◆ Text shown
The fourth category of trajectory prediction methods is based on a hybrid model, which can further improve the accuracy of output by integrating advantages of different existing prediction methods. Multi-head attention with joint agent-map representation (MHA-JAM) [27] is proposed to address the multimodal nature of the future trajectory by applying multiple attention, considering the joint representation of static scenes and surrounding traffic participants; each attention head can generate a different future trajectory. Different from the previous rasterization method, the cxx [28] suggests integrating a lane representation and lane attention module into a widely used encoder–decoder framework, which can sample the coordinates of each surrounding lane in real time for the neural network to extract lane information and act as dynamic intent to produce diverse predictions without modal crashes. A graph-structured model called Trajectron [29] is presented, which can predict a number of potential future trajectories of many traffic participants synchronously in a highly dynamic and multi-mode scene. However, it only reasons about relatively simple vehicle models and past trajectory data without adding the available environmental information. Therefore, a modular, graph-structured recurrent model called Trajectron++ [30] is improved to produce dynamically feasible trajectory forecasts from heterogeneous input data, which are incorporated by distinct semantic types of multiple interacting participants. Socially Consistent and Understandable graph attention network (SCOUT) [31] is a flexible and versatile high-level representation of the scene, which is used to simulate interactions and predict the social congruent trajectories of vehicles and vulnerable road users in mixed traffic conditions. The deep inverse reinforcement learning is used for trajectory prediction [32], which uses a neural network to integrate motion and environment to update the reward function.

The above-mentioned methods have achieved better performance, and especially some methods based on hybrid models with deep learning have made great progress. However, the traffic scenes’ context always contains rich feature information including a series of past states from a single SDV to its all surrounding vehicles, and high-definition map information, but the existing methods still have the weaknesses of inadequate feature extraction and loss of contextual feature information as well as failure to fully and effectively utilize the feature information of the traffic scene. Therefore, there is still the possibility to further improve the accuracy and robust for trajectory prediction. In this paper, an improved multimodal trajectory prediction method based on deep inverse reinforcement learning has been proposed, and the main contributions are as follows:

(1): It is very necessary to accurately extract map features and historical sequence information, since it always directly affects the downstream feature analysis and trajectory prediction. In this paper, a fused dilated convolution module is introduced into the existing multimodal trajectory prediction network, which can make a streamlined improvement by expanding the perceptual field without ignoring local information of the traffic scene and retaining the same or even higher generalizability compared with the original network.
(2): Since the inverse reinforcement learning policy extracts the reward function from expert presentation data, which can effectively solve the problem of the complexity and difficulty of setting the reward function manually, in this paper, an improved MaxEnt RL policy with inferred goals is applied into the existing multimodal trajectory prediction network, which can alleviate the need for a predefined goal state and induce distribution on possible goals.

◆ Data under study
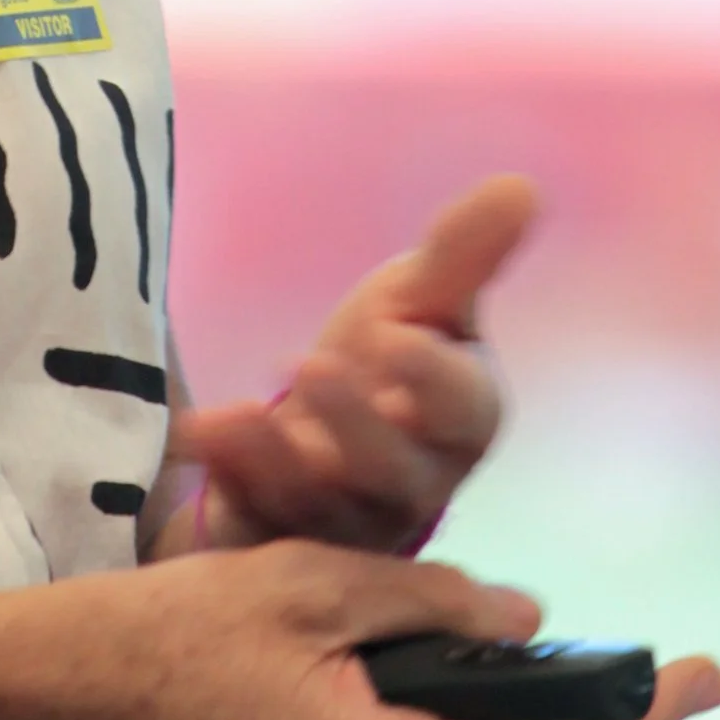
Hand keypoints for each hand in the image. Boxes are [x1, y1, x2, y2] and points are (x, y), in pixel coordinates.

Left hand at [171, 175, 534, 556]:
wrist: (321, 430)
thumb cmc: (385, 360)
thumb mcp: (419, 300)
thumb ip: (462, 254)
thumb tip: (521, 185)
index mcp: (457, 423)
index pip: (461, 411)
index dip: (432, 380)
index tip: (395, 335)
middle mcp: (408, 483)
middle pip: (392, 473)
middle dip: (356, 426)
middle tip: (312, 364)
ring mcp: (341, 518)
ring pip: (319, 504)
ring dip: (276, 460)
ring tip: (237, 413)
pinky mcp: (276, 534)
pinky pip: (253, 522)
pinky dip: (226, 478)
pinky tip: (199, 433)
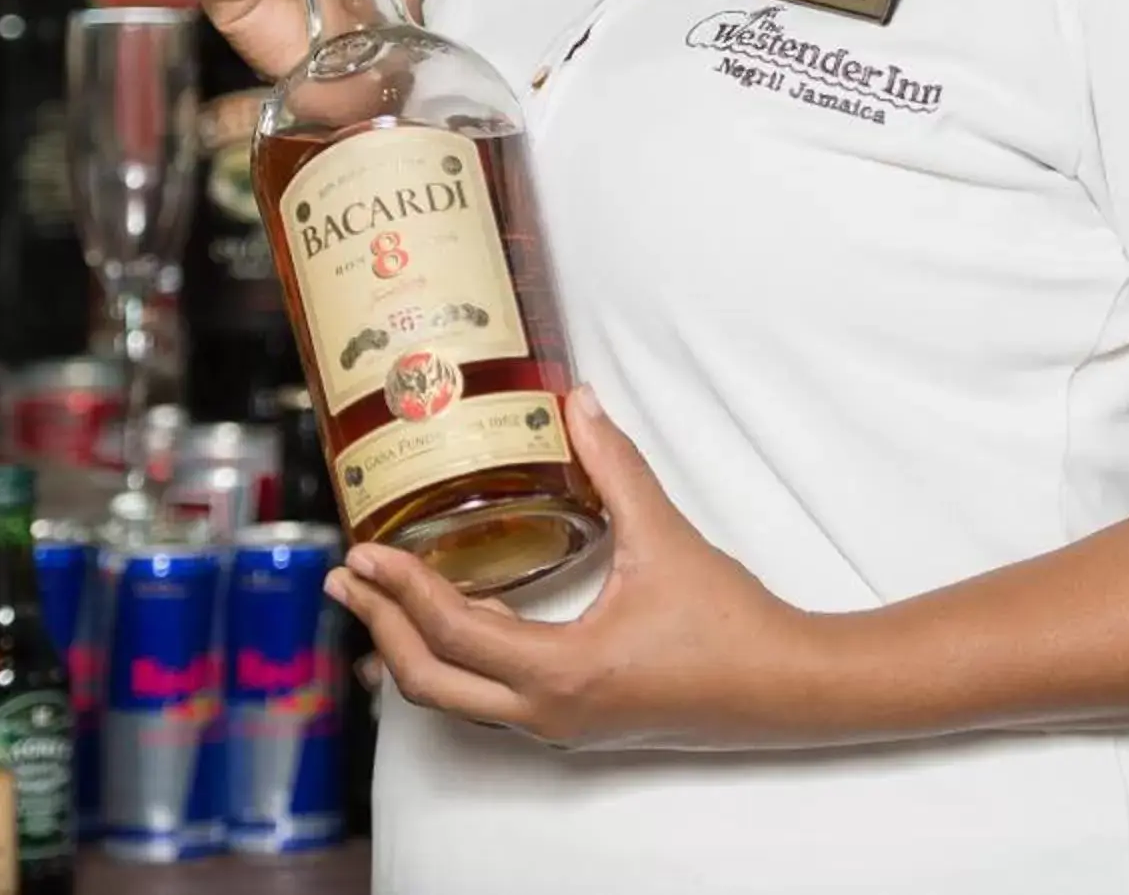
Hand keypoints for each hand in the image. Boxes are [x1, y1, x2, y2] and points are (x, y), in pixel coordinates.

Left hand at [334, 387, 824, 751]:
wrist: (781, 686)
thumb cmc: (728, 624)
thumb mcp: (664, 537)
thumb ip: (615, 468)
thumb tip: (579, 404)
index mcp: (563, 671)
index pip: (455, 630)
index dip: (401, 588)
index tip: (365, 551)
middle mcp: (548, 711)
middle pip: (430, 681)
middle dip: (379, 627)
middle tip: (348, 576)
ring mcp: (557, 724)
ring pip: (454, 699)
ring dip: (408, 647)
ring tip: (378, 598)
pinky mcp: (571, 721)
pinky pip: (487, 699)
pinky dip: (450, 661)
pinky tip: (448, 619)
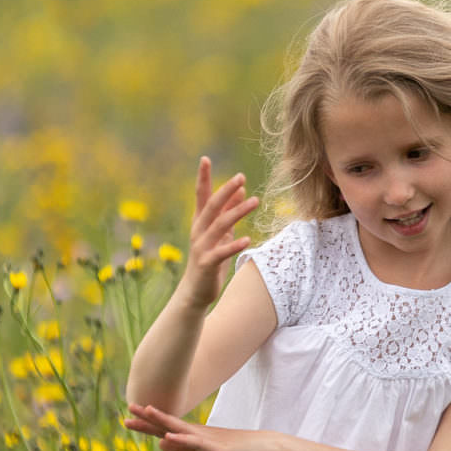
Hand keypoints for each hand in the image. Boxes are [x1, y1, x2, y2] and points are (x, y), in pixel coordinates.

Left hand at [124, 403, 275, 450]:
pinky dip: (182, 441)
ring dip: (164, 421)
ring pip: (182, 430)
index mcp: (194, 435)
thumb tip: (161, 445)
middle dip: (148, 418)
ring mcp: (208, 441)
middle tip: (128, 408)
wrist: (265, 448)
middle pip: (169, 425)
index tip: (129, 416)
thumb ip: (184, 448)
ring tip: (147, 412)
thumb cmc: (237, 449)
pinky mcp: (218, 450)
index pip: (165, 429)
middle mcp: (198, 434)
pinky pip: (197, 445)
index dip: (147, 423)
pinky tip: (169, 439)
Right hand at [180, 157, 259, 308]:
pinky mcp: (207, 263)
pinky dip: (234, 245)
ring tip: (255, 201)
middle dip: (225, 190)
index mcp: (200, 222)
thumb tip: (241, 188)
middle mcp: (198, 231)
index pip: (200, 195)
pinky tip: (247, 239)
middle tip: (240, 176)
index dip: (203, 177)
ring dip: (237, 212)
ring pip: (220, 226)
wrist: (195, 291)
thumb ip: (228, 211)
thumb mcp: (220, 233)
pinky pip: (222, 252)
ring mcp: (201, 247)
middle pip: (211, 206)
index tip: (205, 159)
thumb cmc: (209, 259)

◆ Work task 1
In the text on trajectory prediction methods, what module does the paper introduce into the existing multimodal trajectory prediction network to expand the perceptual field?
◆ Work task 2
Write the next part of the text on trajectory prediction methods, starting after its last sentence.

◆ Output 1
A fused dilated convolution module.

◆ Output 2
(3): It is very crucial to design a reasonable and effective sampling function that not only affects the optimization process of the neural network but also determines the effective utilization of feature information extracted from the dataset. In this paper, a proposed correction factor is added into the existing multimodal trajectory prediction network, which can encourage the generation of diverse trajectories by penalizing pairwise distances with small differences, and this is more in line with the multimodal characteristics of future trajectories.

In conclusion, our proposed improved method can more accurately predict the future behavioral intention and trajectory distribution of surrounding vehicles by considering the multimodal characteristics of vehicle behavior and trajectory and generating multimodal trajectory predictions that conform to the scene structure. Especially, the premise of this paper’s research is that high-definition semantic map information as well as surrounding vehicle motion information are available. The trajectory prediction is performed within a scene information focusing on a range of about 50 m. In some complex mixed traffic scenarios where road testing facilities are not perfect or in-vehicle devices are scarce, the method may ignore some scene element information and make unreliable predictions. This paper is organized as follows: the background of trajectory prediction methods and our contributions are presented in Section 1; the preliminary work associated with the multimodal trajectory prediction method is described in Section 2; Section 3 gives a detailed description of our proposed method; Section 4 verifies the effectiveness of the proposed method by abundant experiment analyses; and our conclusion and the future work are presented in Section 5.

2. Preliminaries

In this section, several related works associated with the multimodal trajectory prediction are briefly reviewed as follows.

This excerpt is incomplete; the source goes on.